X-Men Origins: Wolverine

Wolverine is a terrible movie. The plot changes left and right. Was it an homage to Watchmen? “Someone’s murdering our old team.” Or did they just make it random. He was helping then he was the enemy then he’s part of the plot. Or he was my friend, then my brother, then my enemy and now my friend again.

The opening was another homage to Watchmen.

Why was Sabretooth jealous of Wolverine? I don’t know. They never show Wolverine doing anything awesome. In fact I thought Sabretooth was the bad ass.

Hugh Jackman was always miscast as Wolverine. Too friendly and not menacing enough. “I’m the best at what I do, and what I do ain’t pretty.” Sure. Sure. Pretty boy. I haven’t seen you do anything kick ass.

I always thought to know the origin of Wolverine was the suck. This movie shows how stupid it was.
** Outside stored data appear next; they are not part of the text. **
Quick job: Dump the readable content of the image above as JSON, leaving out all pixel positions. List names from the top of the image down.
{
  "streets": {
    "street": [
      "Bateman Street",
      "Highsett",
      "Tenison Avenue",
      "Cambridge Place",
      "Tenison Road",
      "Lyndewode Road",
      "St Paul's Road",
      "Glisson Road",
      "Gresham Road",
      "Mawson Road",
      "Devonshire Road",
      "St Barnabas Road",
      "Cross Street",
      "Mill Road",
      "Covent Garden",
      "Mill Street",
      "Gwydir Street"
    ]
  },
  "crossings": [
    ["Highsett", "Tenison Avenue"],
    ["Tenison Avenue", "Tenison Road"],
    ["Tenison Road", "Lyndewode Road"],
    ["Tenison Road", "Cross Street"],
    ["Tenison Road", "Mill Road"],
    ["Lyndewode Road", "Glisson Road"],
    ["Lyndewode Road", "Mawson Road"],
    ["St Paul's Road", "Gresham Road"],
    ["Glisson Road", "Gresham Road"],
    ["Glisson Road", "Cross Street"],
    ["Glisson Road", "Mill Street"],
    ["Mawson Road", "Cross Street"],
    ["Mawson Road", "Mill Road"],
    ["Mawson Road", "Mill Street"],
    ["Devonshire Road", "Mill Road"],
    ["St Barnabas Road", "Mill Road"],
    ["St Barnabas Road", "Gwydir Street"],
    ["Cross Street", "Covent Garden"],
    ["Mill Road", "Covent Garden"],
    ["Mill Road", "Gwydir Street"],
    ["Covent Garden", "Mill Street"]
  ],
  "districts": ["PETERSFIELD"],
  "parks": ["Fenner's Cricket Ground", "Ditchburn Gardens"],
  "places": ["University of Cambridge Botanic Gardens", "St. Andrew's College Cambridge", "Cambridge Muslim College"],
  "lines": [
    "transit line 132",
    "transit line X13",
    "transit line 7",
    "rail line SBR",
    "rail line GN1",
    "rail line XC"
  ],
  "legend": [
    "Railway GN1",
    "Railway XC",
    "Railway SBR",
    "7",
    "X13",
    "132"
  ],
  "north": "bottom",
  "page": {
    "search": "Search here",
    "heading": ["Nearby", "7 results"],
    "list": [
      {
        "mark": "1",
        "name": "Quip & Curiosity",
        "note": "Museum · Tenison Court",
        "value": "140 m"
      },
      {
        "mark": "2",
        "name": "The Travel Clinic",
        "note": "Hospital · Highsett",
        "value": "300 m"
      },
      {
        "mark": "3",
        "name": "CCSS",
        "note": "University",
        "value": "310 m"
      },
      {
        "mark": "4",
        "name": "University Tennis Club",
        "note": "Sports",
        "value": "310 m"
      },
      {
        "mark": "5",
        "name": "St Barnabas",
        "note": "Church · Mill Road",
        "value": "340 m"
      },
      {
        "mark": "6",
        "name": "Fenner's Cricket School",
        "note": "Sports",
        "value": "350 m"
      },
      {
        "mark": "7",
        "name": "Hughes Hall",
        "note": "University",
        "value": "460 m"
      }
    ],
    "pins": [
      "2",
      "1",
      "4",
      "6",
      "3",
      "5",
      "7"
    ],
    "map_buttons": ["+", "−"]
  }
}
I want to see Professor Xavier/Magneto movie.

2 of 5 stars.

State of Play

State of Play. I saw this a couple of weeks ago, so I don’t remember too much. I thought it was good as I left the theatre, but since I don’t remember too much, it might not have been. I remember waiting for the twist. It was there. It wasn’t too unexpected, and it wasn’t so hard to guess. I thought the twist would be different though.

Anywhoo, the movie is a remake of some British mini-series. They say the television show was better. I say who cares. I never saw it, so this was much better.